Review – Anatomy of a Lie – Jim O’Callaghan TD

The controversy surrounding the diaries of Roger Casement has persisted since his execution. After Casement was convicted of treason and sentenced to death in 1916 there were many appeals for clemency, including a petition organised by Sir Arthur Conan Doyle. There were strong political reasons for the British Government to show clemency, including pressure from the United States, and commute his death sentence. In order to counteract these influential calls for clemency, a campaign to blacken Casement’s name through the showing of police typescripts to influential persons, a process that had already commenced before his trial, was reinvigorated.

There has been extensive historical analysis of this campaign with conflicting judgements on the authenticity of the diaries. What is not in doubt, however, is the extensive efforts to which the British Government went through the showing of police typescripts in order to ensure that the calls for clemency were muted and Casement was executed.

Paul Hyde has written a remarkable account on the continuing controversy about the Casement diaries. Along with Angus Mitchell, he is one of the few historians to challenge the consensus that the diaries are authentic. His book “Anatomy Of A Lie” is a work of scholarship that constitutes a valuable contribution to this ongoing historical debate.

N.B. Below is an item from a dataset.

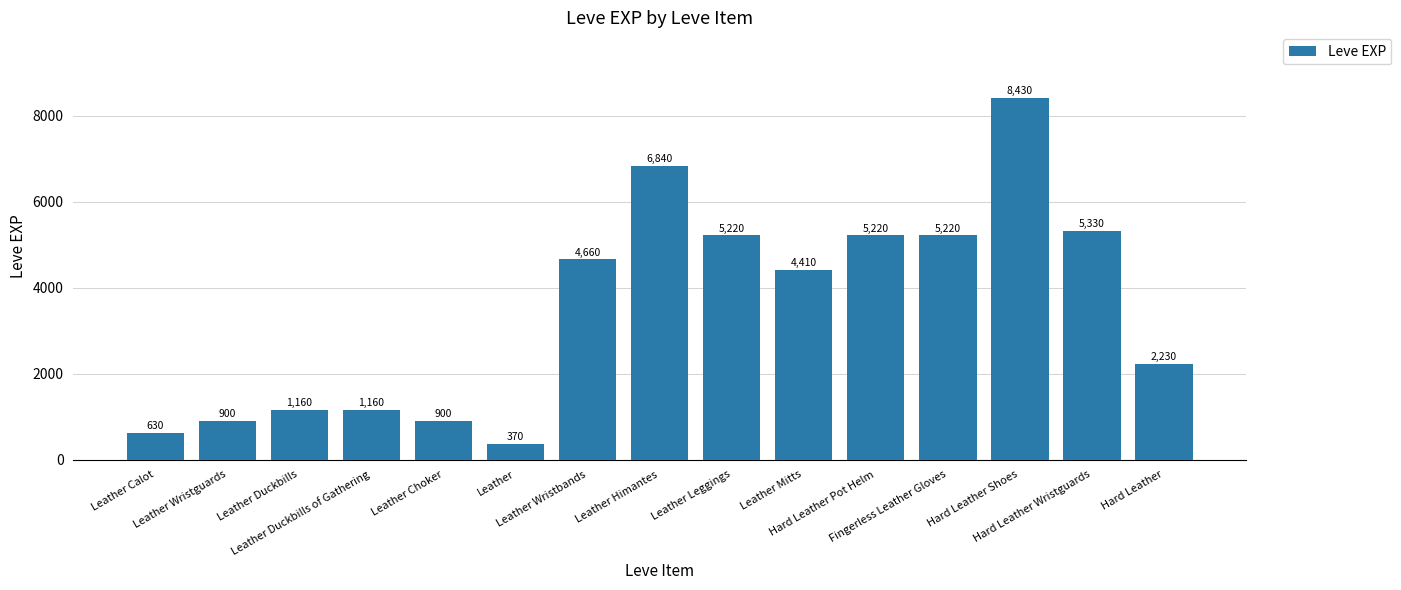

Reading left to right, list all the values displayed in this chart.

630	900	1160	1160	900	370	4660	6840	5220	4410	5220	5220	8430	5330	2230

Hyde examines the police typescripts which were shown in the weeks before and after Casement’s conviction and the bound diaries which only came into the public domain in 1959. He also provides a very critical analysis of the work of Brian Inglis whose biography of Casement was so influential in contributing to the historical consensus that the diaries are authentic.

Unfortunately, the question as to whether or not the diaries are authentic has become linked with the question of Casement’s sexuality. These are two separate and distinct issues. The authenticity of the diaries, however, is a question that merits careful consideration so that the truth can be established. It is the primary function of an historian to establish what factually occurred in the past and Paul Hyde has displayed loyalty to this function.